* [Exercise text]:
====

On a daily basis, I receive at least one email which asks, "How much time should I give the person I am interested in to get over (insert one of the following: a divorce, the death of their spouse or partner, starting a new job or moving to a new home and/or city) before I begin to date them and get serious with them?" The answer is, it depends and is different for every person.

The four scenarios listed above are consistently rated at or near the top of the greatest challenges and stress-inducers we will face during our lifetime. Any one of these factors alone takes ample time to adjust to, however, when they are combined in any way the amount of time needed to acclimate and adapt could multiply greatly. For instance, if you are interested in someone who has recently gone through a divorce and also accepted a new job in a new city and moved into a new residence, their attention will and should be focused on acclimating to those changes, not on a new relationship. Relationships are hard enough when both people can adequately focus on one another. When other factors figure into the equation it can be even tougher.

Here are a few suggestions to consider and ponder:

  • Give people at least 6 months to a year to BEGIN to deal with the loss of a spouse, love interest or partner. More than likely, they developed a rhythm with that person that is now broken. It may take them several months just to settle into a new lifestyle and that doesn't even take into account giving them time to grieve over their loss. Plus, there is often some guilt associated with dating someone new after losing someone you love. The heart, head, and soul need time to heal in order for a person to begin to make logical, sound, and well thought out decisions again.
  • Give someone at least 3 months to familiarize themselves with a new job, new residence or new city. Again, when these compound, add another month for each addition. For example, if they have a new job in a new city and moved into a new house, give them at least 5 months to get their bearings and develop a life movement pattern with which they are comfortable.

The bottom line is that you want a relationship with this person and you must understand that when they face major changes in life, it may take more time than you expect. Exercise patience, exhibit love and support, but if, in their eyes, you become a mother, father or caregiver, they may lose romantic interest in you. You want to be around, just not the rebound.

====

* [Your tasks]:
1. List the four life events the dating-advice text names inside the email question it quotes.
2. According to the dating-advice text, how long should you give someone who has a new job in a new city and has moved into a new house?
3. In the dating-advice text, retype the passage that begins at the words "The bottom line" and stops after "not the rebound.".

* [Recorded data]:
====

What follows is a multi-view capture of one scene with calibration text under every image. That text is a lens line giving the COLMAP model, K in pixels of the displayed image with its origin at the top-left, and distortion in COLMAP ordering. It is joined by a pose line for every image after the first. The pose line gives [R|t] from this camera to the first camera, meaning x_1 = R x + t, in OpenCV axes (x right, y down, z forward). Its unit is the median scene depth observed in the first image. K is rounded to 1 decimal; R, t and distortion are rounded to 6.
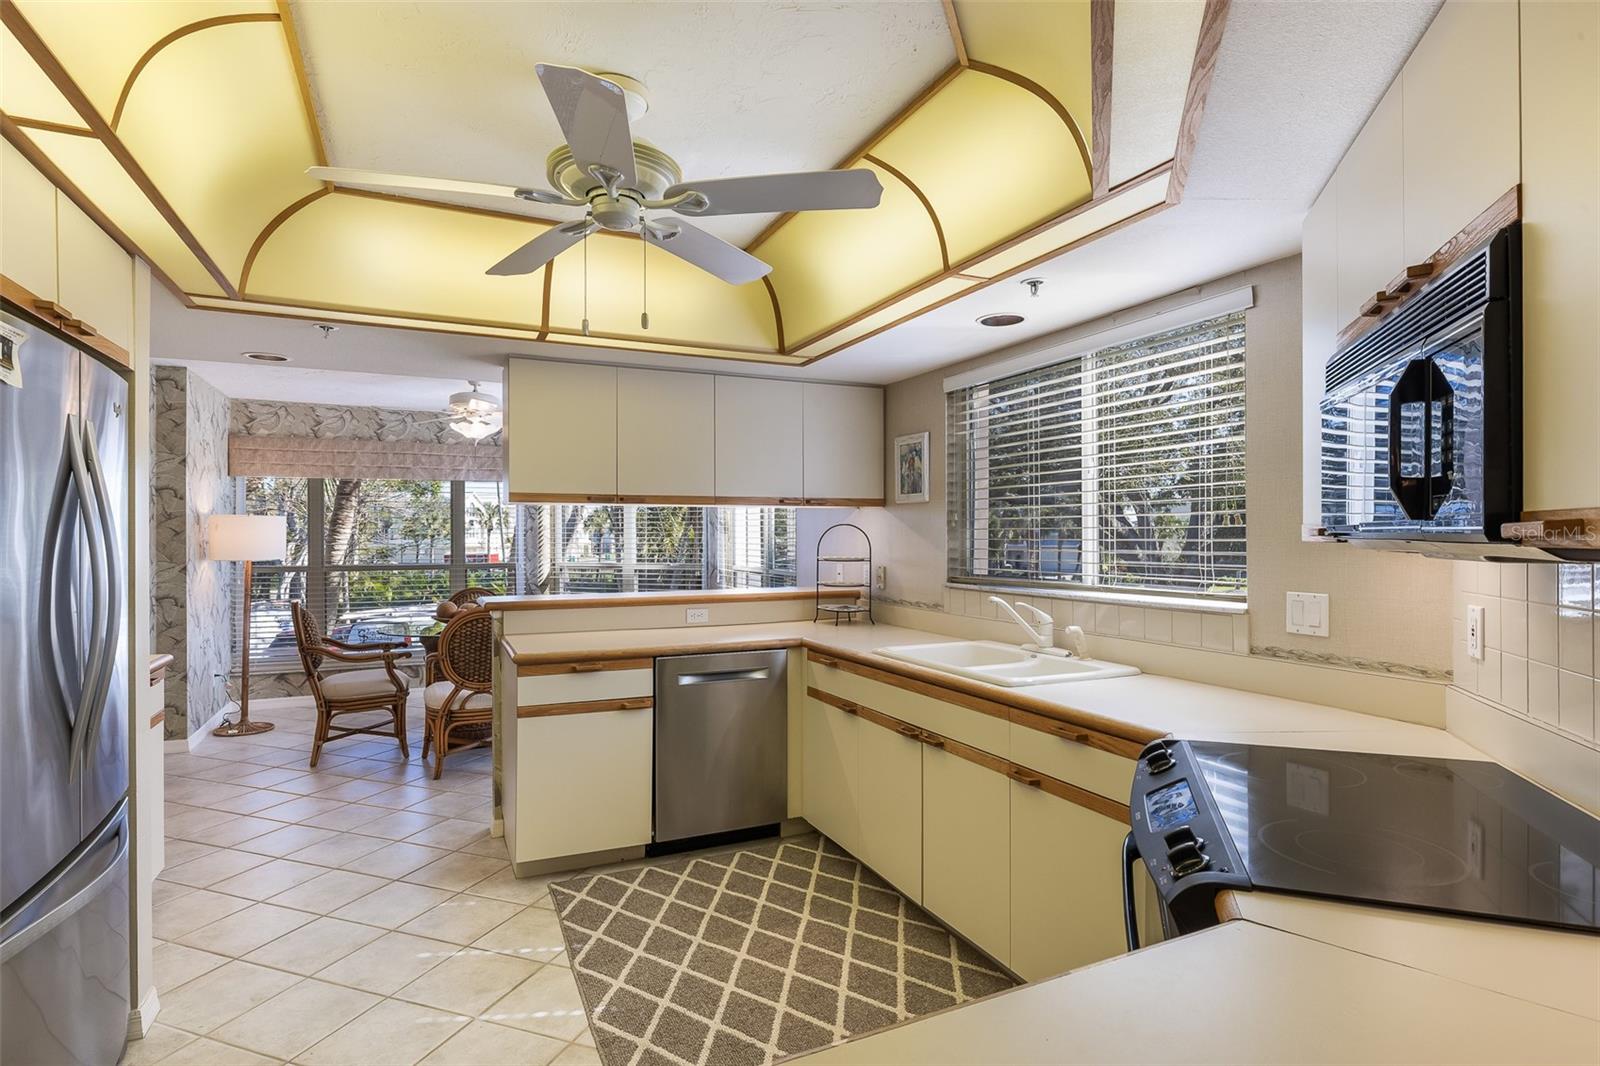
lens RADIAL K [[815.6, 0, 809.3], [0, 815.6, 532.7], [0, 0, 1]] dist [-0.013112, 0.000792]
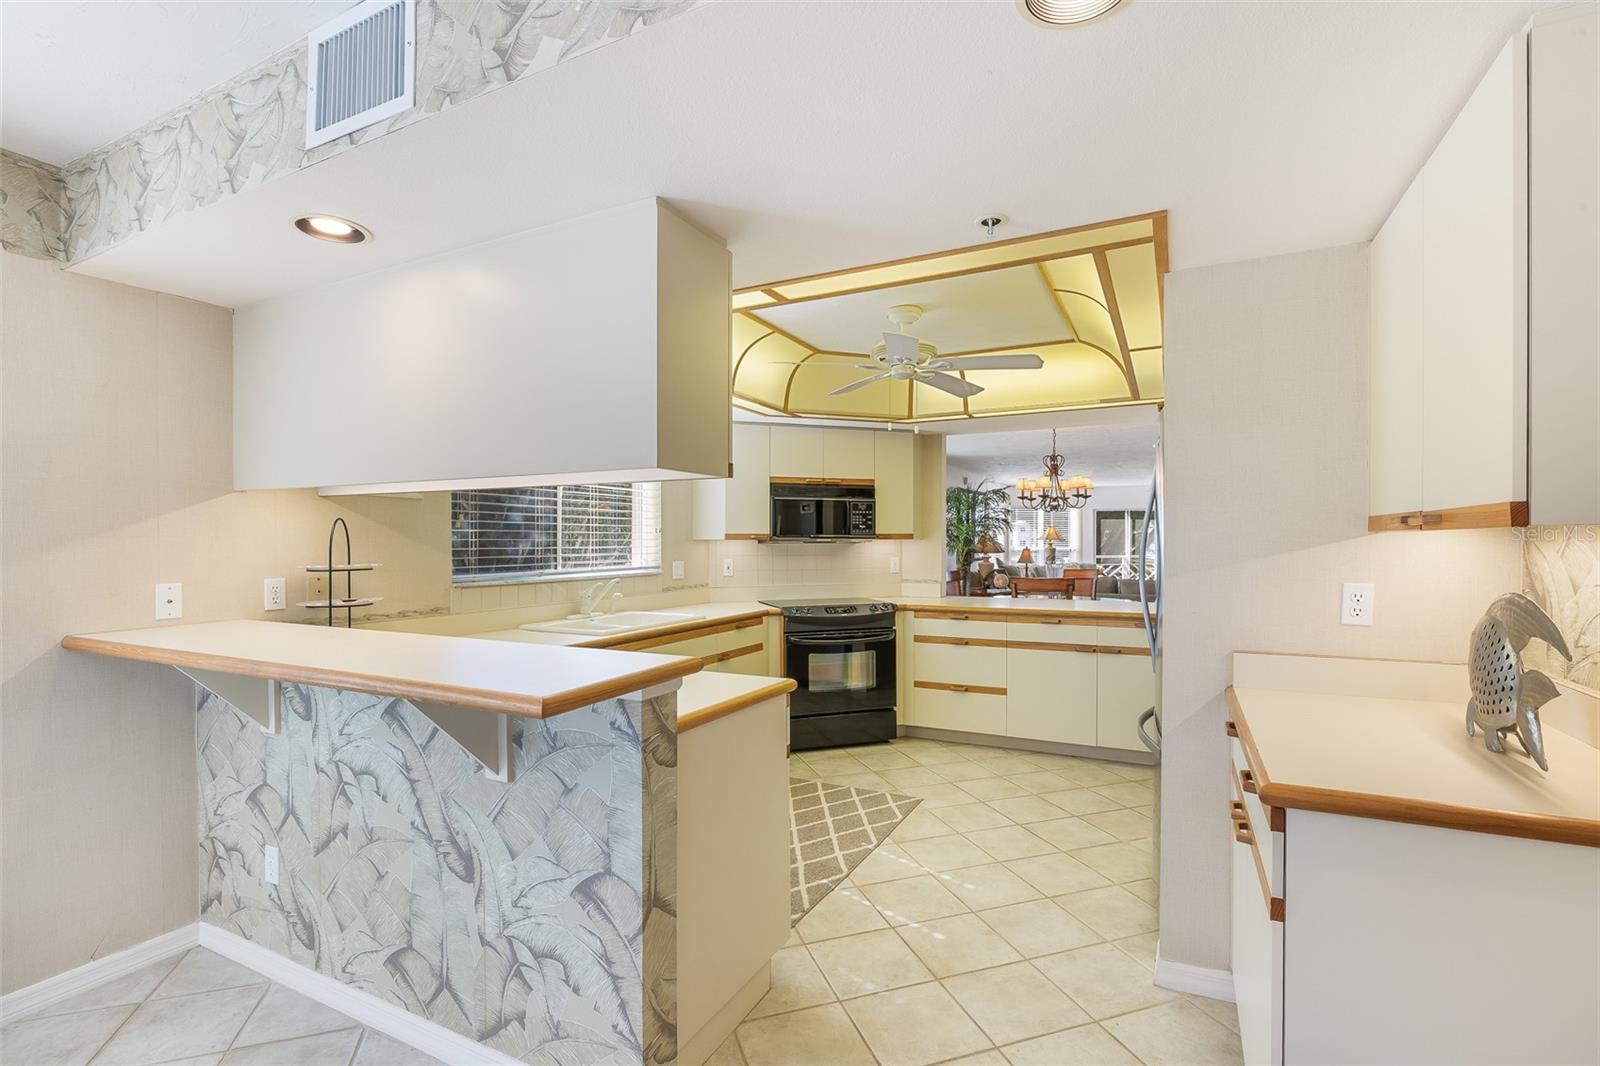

====

* [Results in order]:
1.
- a divorce
- the death of their spouse or partner
- starting a new job
- moving to a new home and/or city

2. At least 5 months.

3.
The bottom line is that you want a relationship with this person and you must understand that when they face major changes in life, it may take more time than you expect. Exercise patience, exhibit love and support, but if, in their eyes, you become a mother, father or caregiver, they may lose romantic interest in you. You want to be around, just not the rebound.